I can easily see just how and where to use such a tool...but my obvious question would be what kinds of equipment are involved in this ?
Miles.
Hi Miles, glad you asked.
I would Love to have some collaboration.
However, I've been working on/with this stuff for over a year, and there are a lot of kinks that had to be worked out. If I just give you links to equipment manufacturers you'll still have a lot of trouble.
What I'm doing is putting together a DIY packet which should be ready in a couple of weeks. I'll let you know once it's ready.
b.
Do have a nose at Doug Fox's blogs, Dancing into the Future and The Kinetic Interface. There might be collaborators to be found. There's one about tango in a virtual landscape which might give you some ideas.
I can't quite see a use for it yet, but perhaps if the two lines were played simultaneously along with the music, especially if both dancers could be recorded at once. I was thinking more of the aesthetic potential, but it would also be very interesting to compare the track of a dancer you considered unusually musical to a dancer you considered less so, to see what differences really existed and what they were. I think there might be some surprises.
Thanks Ms Hedgehog,
His stuff looks cool !! I'll look into it.
Also, your idea is waaay prettier than mine :)
[ok, superfluous link back to you, but I just learned how to put links in comments- thanks for that too :) ]
I definitely have ideas regarding usage, its just that I've been stuck in my own brain for a few months now and thought it'd be nice to visit someone else's a while.
I developed this tool to address several learning/teaching problems that I couldn't get to the bottom of being out here in the tango boonies, mostly to do with axis management and augmentation of proprioception & aliaception.
It started because I have a preference for dancing/teaching close embrace- I just couldn't communicate where someone's "axis" was satisfactorily, which doesn't work too well when you're dancing chest to chest.
I could tell them where it should be, and what it felt like to me, but people either knew what I was talking about or not, and I found it a shame that I couldn't get tango across effectively to those without strong proprioceptive skills- hence a visual and unbiased feedback device.
Hi Miles, well, I've gotten behind on the DIY Packet, but I added the component sources to the end of the original blog posting.
I think I know what you're talking about, but I don't know how knowing more about the feet would help. It would be interesting to find out. I'd love to hear a bit more about the specific problems your students are encountering and how you try to deal with them.
Hi Ms Hedgehog,
Well, I like to start off my students in close embrace. Not apilado, but on your own axis.

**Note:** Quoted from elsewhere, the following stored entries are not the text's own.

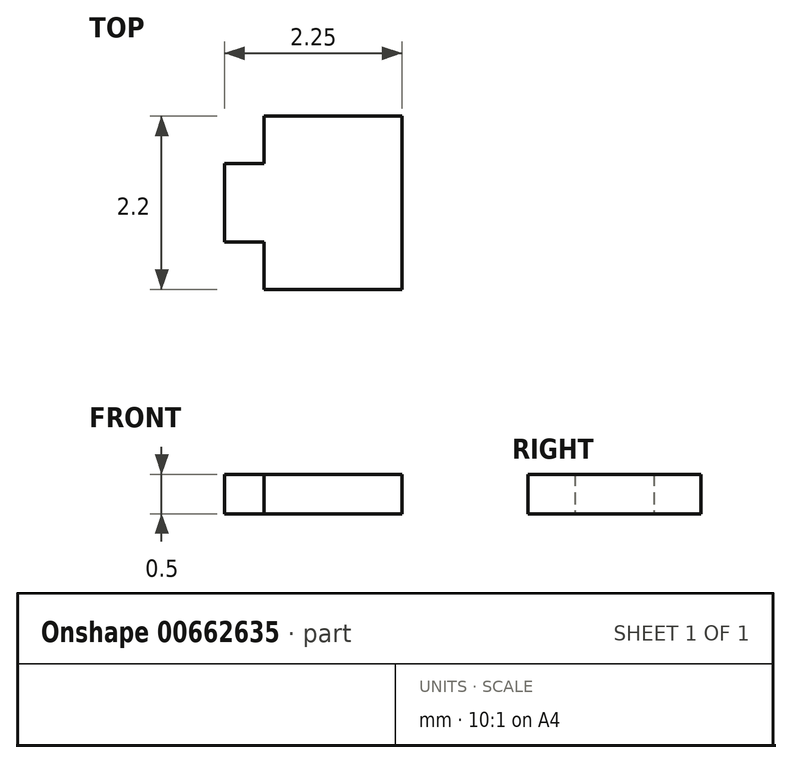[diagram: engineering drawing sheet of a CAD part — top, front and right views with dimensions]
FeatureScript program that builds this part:
annotation { "Feature Type Name" : "Feature", "Feature Type Description" : "" }
export const myFeature = defineFeature(function(context is Context, id is Id, definition is map)
    precondition{}
    {
        {
            var Q0;
            Q0=qCreatedBy(makeId("Top.planeOp"),FACE);
            var sketch = newSketch(context, id + "F0", { "sketchPlane" : qUnion([Q0])});
            skLineSegment(sketch, "E0.bottom", {"start": v(0, 0.5) * mm, "end": v(0.5, 0.5) * mm});
            skLineSegment(sketch, "E1.bottom", {"start": v(0.5, 1.1) * mm, "end": v(2.25, 1.1) * mm});
            skLineSegment(sketch, "E1.left", {"start": v(0.5, 1.1) * mm, "end": v(0.5, 0.5) * mm});
            skLineSegment(sketch, "E2.MirrorCS", {"start": v(0.5, -1.1) * mm, "end": v(2.25, -1.1) * mm});
            skLineSegment(sketch, "E3.MirrorCS", {"start": v(0.5, -1.1) * mm, "end": v(0.5, -0.5) * mm});
            skLineSegment(sketch, "E4.MirrorCS", {"start": v(0, -0.5) * mm, "end": v(0.5, -0.5) * mm});
            skLineSegment(sketch, "E5", {"start": v(2.25, 1.1) * mm, "end": v(2.25, -1.1) * mm});
            skLineSegment(sketch, "E6", {"start": v(0, 0.5) * mm, "end": v(0, -0.5) * mm});
            skSolve(sketch);
        }
        {
            var Q0;
            Q0=makeQuery(id+"F0.imprint","IMPRINT",FACE,{"disambiguationData":[TD([[makeQuery(id+"F0.imprint","IMPRINT",EDGE,{"derivedFrom":sQuery(id+"F0.wireOp",EDGE,"E0.bottom")}),-1.0]])]});
            extrude(context, id + "F1", {"entities" : qUnion([Q0]), "depth" : .5 * mm, "offsetDistance" : 25 * mm});
        }
    });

The problem being of helping people to find that sweet spot where they have their weight over their metatarsals while maintaining contact with the partner.
I can see their posture easily enough, but it's hard to "see" where they're holding their weight- yes, if I embrace them, and I do, but it's much more efficient if they can also work on this without me.

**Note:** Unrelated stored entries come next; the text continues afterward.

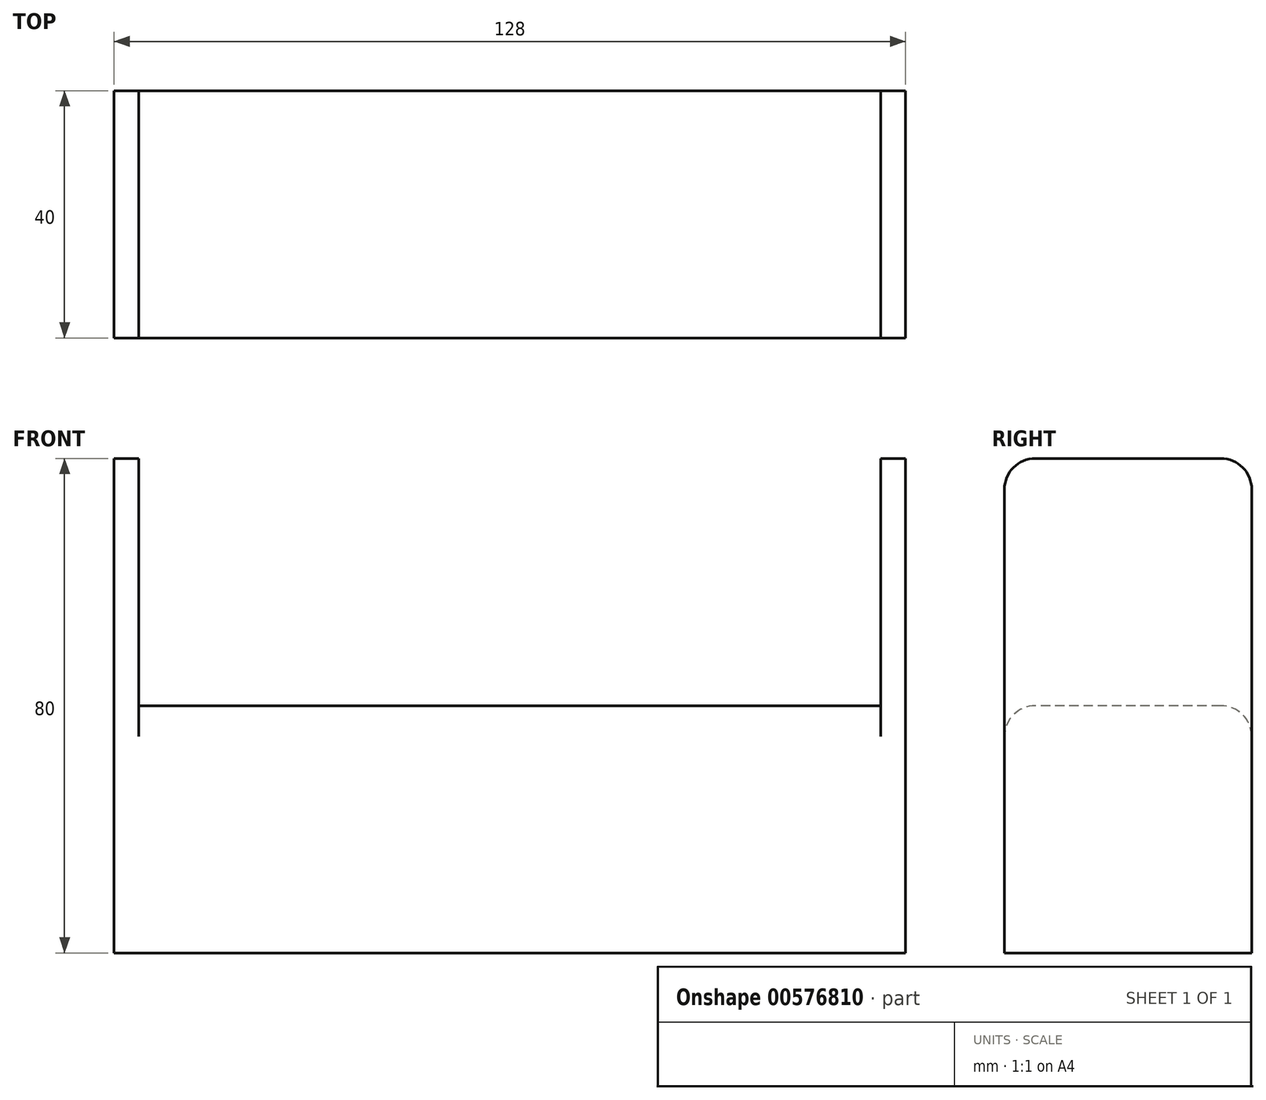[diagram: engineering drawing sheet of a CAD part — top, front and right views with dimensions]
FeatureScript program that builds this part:
annotation { "Feature Type Name" : "Feature", "Feature Type Description" : "" }
export const myFeature = defineFeature(function(context is Context, id is Id, definition is map)
    precondition{}
    {
        {
            assignVariable(context, id + "F0", {"name" : "H", "anyValue" : 40});
        }
        {
            var Q0;
            Q0=qCreatedBy(makeId("Top.planeOp"),FACE);
            var sketch = newSketch(context, id + "F1", { "sketchPlane" : qUnion([Q0])});
            skLineSegment(sketch, "E0.bottom", {"start": v(-120, 0) * mm, "end": v(0, 0) * mm});
            skLineSegment(sketch, "E0.top", {"start": v(-120, -40) * mm, "end": v(0, -40) * mm});
            skLineSegment(sketch, "E0.left", {"start": v(-120, 0) * mm, "end": v(-120, -40) * mm});
            skLineSegment(sketch, "E0.right", {"start": v(0, 0) * mm, "end": v(0, -40) * mm});
            skLineSegment(sketch, "E1.bottom", {"start": v(0, -40) * mm, "end": v(4, -40) * mm});
            skLineSegment(sketch, "E1.top", {"start": v(0, 0) * mm, "end": v(4, 0) * mm});
            skLineSegment(sketch, "E1.left", {"start": v(0, -40) * mm, "end": v(0, 0) * mm});
            skLineSegment(sketch, "E1.right", {"start": v(4, -40) * mm, "end": v(4, 0) * mm});
            skLineSegment(sketch, "E2.left", {"start": v(-125.55, -40) * mm, "end": v(-125.55, -40) * mm});
            skLineSegment(sketch, "E2.right", {"start": v(-120, -40) * mm, "end": v(-120, -40) * mm});
            skLineSegment(sketch, "E3.bottom", {"start": v(-120, -40) * mm, "end": v(-124, -40) * mm});
            skLineSegment(sketch, "E3.top", {"start": v(-120, 0) * mm, "end": v(-124, 0) * mm});
            skLineSegment(sketch, "E3.left", {"start": v(-120, -40) * mm, "end": v(-120, 0) * mm});
            skLineSegment(sketch, "E3.right", {"start": v(-124, -40) * mm, "end": v(-124, 0) * mm});
            skSolve(sketch);
        }
        {
            var Q0;
            Q0=makeQuery(id+"F1.imprint","IMPRINT",FACE,{"disambiguationData":[TD([[makeQuery(id+"F1.imprint","IMPRINT",EDGE,{"derivedFrom":sQuery(id+"F1.wireOp",EDGE,"E0.bottom")}),-1.0]])]});
            extrude(context, id + "F2", {"entities" : qUnion([Q0]), "depth" : getVariable(context, 'H') * mm, "offsetDistance" : 25 * mm});
        }
        {
            var Q0;
            Q0=makeQuery(id+"F1.imprint","IMPRINT",FACE,{"disambiguationData":[TD([[makeQuery(id+"F1.imprint","IMPRINT",EDGE,{"derivedFrom":sQuery(id+"F1.wireOp",EDGE,"E1.bottom")}),1.0]])]});
            var Q1;
            Q1=makeQuery(id+"F1.imprint","IMPRINT",FACE,{"disambiguationData":[TD([[makeQuery(id+"F1.imprint","IMPRINT",EDGE,{"derivedFrom":sQuery(id+"F1.wireOp",EDGE,"E3.bottom")}),-1.0]])]});
            extrude(context, id + "F3", {"entities" : qUnion([Q0, Q1]), "operationType" : NewBodyOperationType.ADD, "depth" : 80 * mm, "offsetDistance" : 25 * mm});
        }
        {
            var Q0;
            Q0=makeQuery(id+"F2.opExtrude","CAP_EDGE",EDGE,{"disambiguationData":[OSD([sQuery(id+"F1.wireOp",EDGE,"E0.top")])],"isStart":false});
            var Q1;
            Q1=makeQuery(id+"F2.opExtrude","CAP_EDGE",EDGE,{"disambiguationData":[OSD([sQuery(id+"F1.wireOp",EDGE,"E0.bottom")])],"isStart":false});
            var Q2;
            Q2=makeQuery(id+"F3.opExtrude","CAP_EDGE",EDGE,{"disambiguationData":[OSD([sQuery(id+"F1.wireOp",EDGE,"E3.bottom")])],"isStart":false});
            var Q3;
            Q3=makeQuery(id+"F3.opExtrude","CAP_EDGE",EDGE,{"disambiguationData":[OSD([sQuery(id+"F1.wireOp",EDGE,"E3.top")])],"isStart":false});
            var Q4;
            Q4=makeQuery(id+"F3.opExtrude","CAP_EDGE",EDGE,{"disambiguationData":[OSD([sQuery(id+"F1.wireOp",EDGE,"E1.bottom")])],"isStart":false});
            var Q5;
            Q5=makeQuery(id+"F3.opExtrude","CAP_EDGE",EDGE,{"disambiguationData":[OSD([sQuery(id+"F1.wireOp",EDGE,"E1.top")])],"isStart":false});
            fillet(context, id + "F4", {"entities" : qUnion([Q0, Q1, Q2, Q3, Q4, Q5]), "radius" : 5 * mm, "tangentPropagation" : true, "allowEdgeOverflow" : false});
        }
    });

With this tool, they can get to know for themselves what "correct" feels like. Hopefully, so they become better learners and not need me :)
It would be confusing to have the contact when you don't yet have the ability to stand still and balance, alone, with all your own weight on one foot only. It takes quite a while to master that skill, and if you have another person there I'd be impressed if it's possible to avoid leaning on them. So I can see the problem. Maybe this will help you deal with it.

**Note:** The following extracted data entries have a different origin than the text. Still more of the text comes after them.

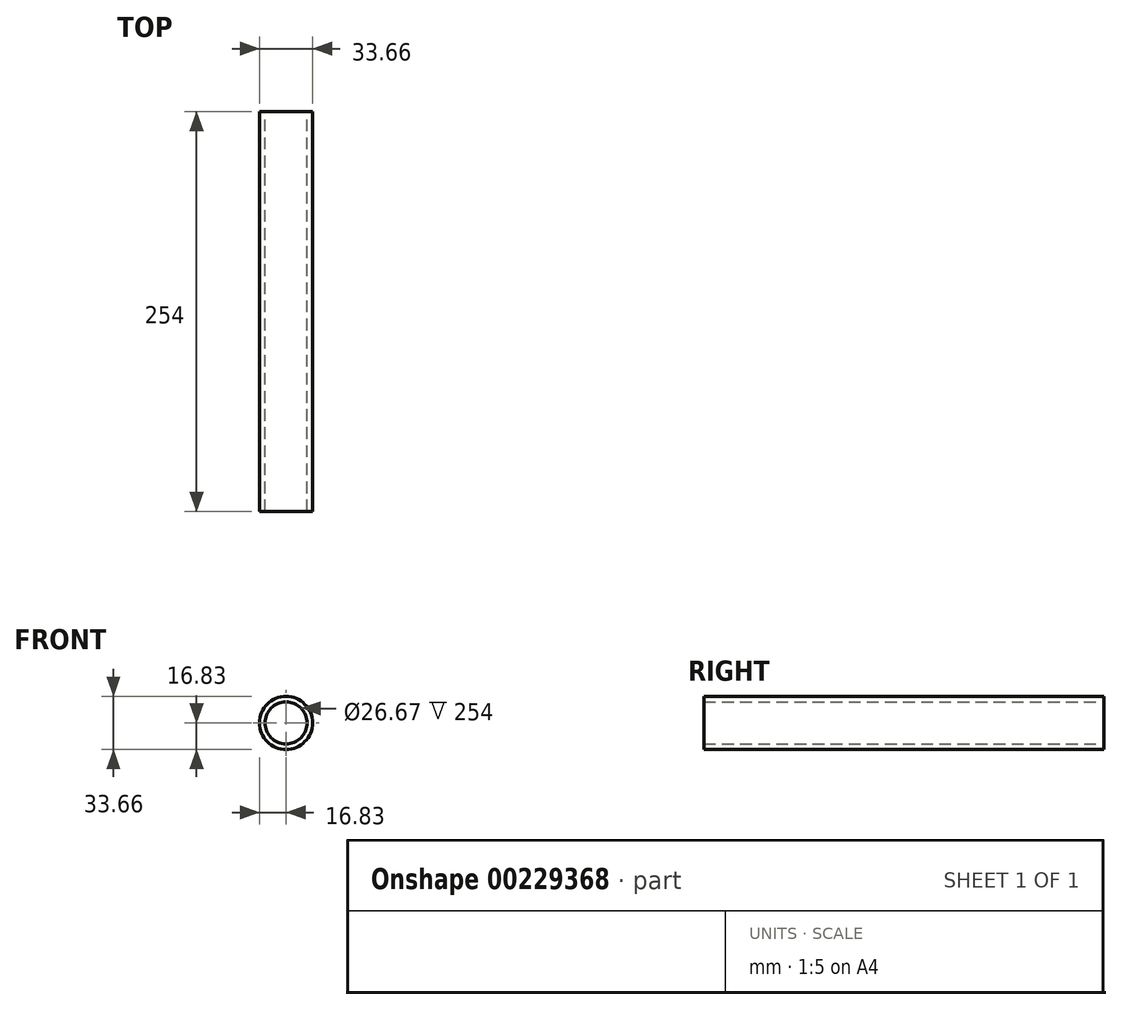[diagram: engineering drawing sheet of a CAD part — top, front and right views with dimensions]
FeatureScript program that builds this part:
annotation { "Feature Type Name" : "Feature", "Feature Type Description" : "" }
export const myFeature = defineFeature(function(context is Context, id is Id, definition is map)
    precondition{}
    {
        {
            var Q0;
            Q0=qCreatedBy(makeId("Front.planeOp"),FACE);
            var sketch = newSketch(context, id + "F0", { "sketchPlane" : qUnion([Q0])});
            skCircle(sketch, "E0", {"center": v(0, 0) * mm, "radius": 13.34 * mm});
            skCircle(sketch, "E1", {"center": v(0, 0) * mm, "radius": 16.83 * mm});
            skSolve(sketch);
        }
        {
            var Q0;
            Q0=makeQuery(id+"F0.imprint","IMPRINT",FACE,{"disambiguationData":[TD([[makeQuery(id+"F0.imprint","IMPRINT",EDGE,{"derivedFrom":sQuery(id+"F0.wireOp",EDGE,"E0")}),-1.0]])]});
            extrude(context, id + "F1", {"entities" : qUnion([Q0]), "depth" : 254 * mm});
        }
    });
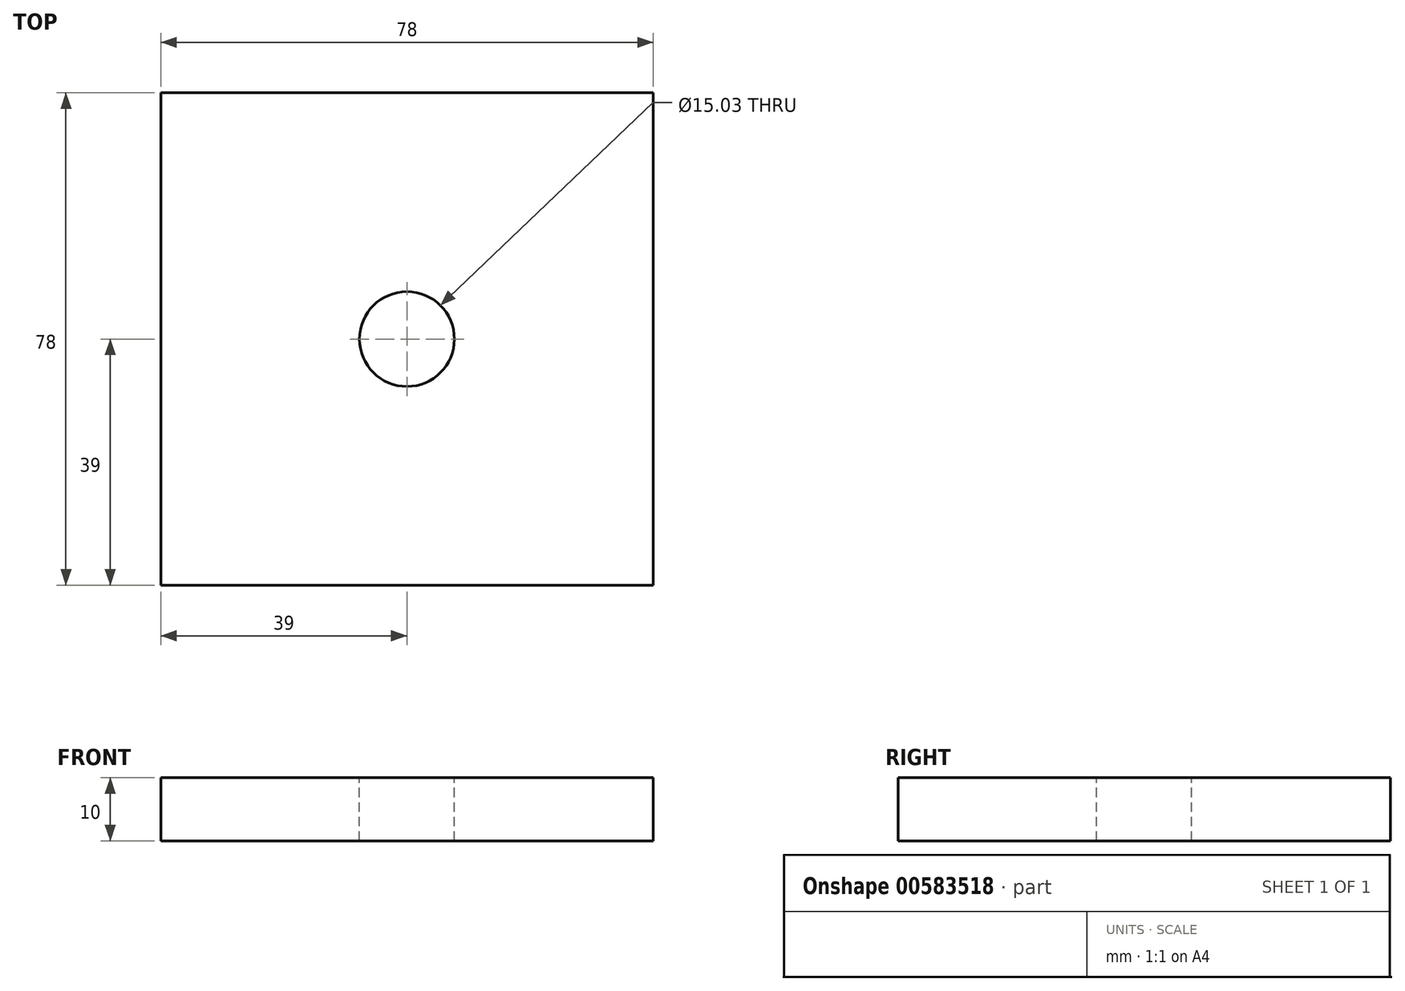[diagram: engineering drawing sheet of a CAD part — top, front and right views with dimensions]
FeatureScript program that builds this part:
annotation { "Feature Type Name" : "Feature", "Feature Type Description" : "" }
export const myFeature = defineFeature(function(context is Context, id is Id, definition is map)
    precondition{}
    {
        {
            var Q0;
            Q0=qCreatedBy(makeId("Top.planeOp"),FACE);
            var sketch = newSketch(context, id + "F0", { "sketchPlane" : qUnion([Q0])});
            skLineSegment(sketch, "E0.bottom", {"start": v(39, -39) * mm, "end": v(-39, -39) * mm});
            skLineSegment(sketch, "E0.top", {"start": v(39, 39) * mm, "end": v(-39, 39) * mm});
            skLineSegment(sketch, "E0.left", {"start": v(39, -39) * mm, "end": v(39, 39) * mm});
            skLineSegment(sketch, "E0.right", {"start": v(-39, -39) * mm, "end": v(-39, 39) * mm});
            skPoint(sketch, "E0.middle", {"position": v(0, 0) * mm});
            skSolve(sketch);
        }
        {
            var Q0;
            Q0=makeQuery(id+"F0.imprint","IMPRINT",FACE,{"disambiguationData":[TD([[makeQuery(id+"F0.imprint","IMPRINT",EDGE,{"derivedFrom":sQuery(id+"F0.wireOp",EDGE,"E0.bottom")}),-1.0]])]});
            extrude(context, id + "F1", {"entities" : qUnion([Q0]), "depth" : 10 * mm, "offsetDistance" : 25 * mm});
        }
        {
            var Q0;
            Q0=makeQuery(id+"F1.opExtrude","CAP_FACE",FACE,{"disambiguationData":[OSD([sQuery(id+"F0.wireOp",EDGE,"E0.bottom"),sQuery(id+"F0.wireOp",EDGE,"E0.top"),sQuery(id+"F0.wireOp",EDGE,"E0.left"),sQuery(id+"F0.wireOp",EDGE,"E0.right")])],"isStart":false});
            var sketch = newSketch(context, id + "F2", { "sketchPlane" : qUnion([Q0])});
            skCircle(sketch, "E1", {"center": v(0, 0) * mm, "radius": 7.51 * mm});
            skSolve(sketch);
        }
        {
            var Q0;
            Q0 = qSketchRegion(id + "F2", true);
            extrude(context, id + "F3", {"entities" : qUnion([Q0]), "operationType" : NewBodyOperationType.REMOVE, "oppositeDirection" : true, "depth" : 25 * mm, "offsetDistance" : 25 * mm});
        }
    });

Anyway, something occurred to me today that I would really like to know from your measurements. After a long night of dancing the ball of my right foot gets much more tired and painful than the left. I know there are *some* leaders who pivot the lady on her right foot almost constantly for an entire tanda, and if you dance with one of those your evening is soon over, but what I'd like to know is, is it true for a normal dance that the right foot gets more of this punishment than the left? How much, in percentage terms?
sorry, my gadgets can't answer that, it's gonna be different every time.
Best I could do is hook you up so I could say that You, on X night, were this much on your right foot, and N much on your left, but would be meaningless for someone else :(
Do agree that women spend more time on their right than their left, and can be worse the more acrobatic your dance style.
[WARNING: Techno-Jumbo jargon with Bad mechanical metaphor of woman as machine]
Since the embrace is unequal, the lady's right hand provides an efficient lever for her left free leg, given that her standing right leg is nicely in the center, in fulcrum position. Whereas if you play with the right free leg, you lose that fulcrum, since her right hand is much closer to the center of the embrace.
TA-DA ! Standard tango answer when you don't know what you're talking about, "It's because of the embrace" :)
But if you keep it sweet, no need for levers and fulcrums, so more likely to keep foot use even.
Results
Tango is an Art ... duh :)
What I've found is that the sensors are good at telling me what a particular person or couple is doing, but not relevant for what others Should be doing. Yes, they're good for training in that person or couple's style, but not for any generalized conclusions about tango.